Good question. Both.
alignment research can't only be about modeling reality; it must also include some sort of plan for how to bring about a particular sort of future
Imagine that we're planning a vacation to Australia. We need to plan flights, hotels, and a rental car. Now someone says "oh, don't forget that we must include some sort of plan for how to get from the airport to the rental car center". And my answer to that would usually be... no, I really don't need to plan out how to get from the airport to the rental car center. That part is usually easy enough that we can deal with it on-the-fly, without having to devote significant attention to it in advance.
Just because a sub-step is necessary for a plan's execution, does not mean that sub-step needs to be significantly involved in the planning process, or even planned in advance at all.
Setting aside for the moment whether or not that's a good analogy for whether "alignment research can't only be about modeling reality", what are the criteria for whether it's a good analogy? In what worlds would it be a good analogy, and in what worlds would it not be a good analogy?
The key question is: what are the "hard parts" of alignment? What are the rate-limiting steps? What are the steps which, once we solve those, we expect the remaining steps to be much easier? The hard parts are like the flights and hotel. The rest is like getting from the airport to the rental car center: that's a problem which we expect will be easy enough that we don't need to put much thought into it in advance (and shouldn't bother to plan it at all until after we've figured out what flight we're taking). If the hard parts of alignment are all about modeling reality, then alignment research can, in principle, be only about modeling reality.
My own main model for the "hard part" of alignment is in the first half of this video. (I'd been putting off bringing this up in the discussion on your Paradigm-Building posts, because I was waiting for the video to be ready.)

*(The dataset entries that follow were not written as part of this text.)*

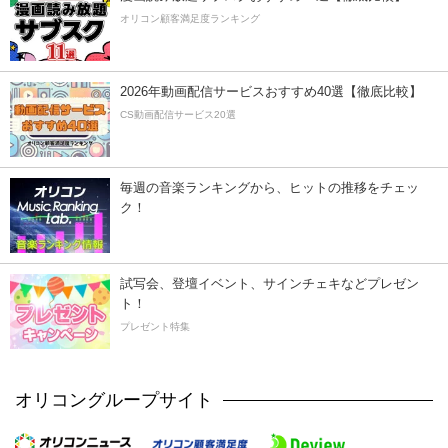
オリコン顧客満足度ランキング
2026年動画配信サービスおすすめ40選【徹底比較】
CS動画配信サービス20選
毎週の音楽ランキングから、ヒットの推移をチェッ
ク！
試写会、登壇イベント、サインチェキなどプレゼン
ト！
プレゼント特集
オリコングループサイト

I think of this as a fairly central post in the unofficial series on How to specialize in Problems We Don't Understand (which, in turn, is the post that most sums up what I think the art of rationality is for. Or at least the parts I'm most excited about).
I wonder if you think that the Telephone Principle that you mention might be of relevance both as an example and as a possible critique of the methodology you propose in this post. Transformation into a new paradigm might be understood as something like a 'long distance' in epistemic terms. Therefore, we would expect principles active in our current paradigm to be more or less arbitrarily conserved over that epistemic distance.
Do you think the 'distance' in the Telephone Principle can be equally well put into epistemic terms?
That is an interesting and potentially fruitful analogy. One natural notion of "long distance" would be carrying over into many future paradigms, through many paradigm shifts. The Telephone Principle would then say that any principle will either eventually carry over arbitrarily perfectly through each shift (possibly after adjusting a bit in the first few paradigm shifts), or will eventually be completely lost/abandoned.
Curated. Granted that my own reading on the topic is limited, but this feels like genuinely novel and helpful direction in how to conduct research. It pulls me out of asking "what is the paradigm?" and "do we even have a paradigm?" to instead get me to focus fruitfully on the research itself. I look forward to seeing how this advice works out for me (and others) going forward.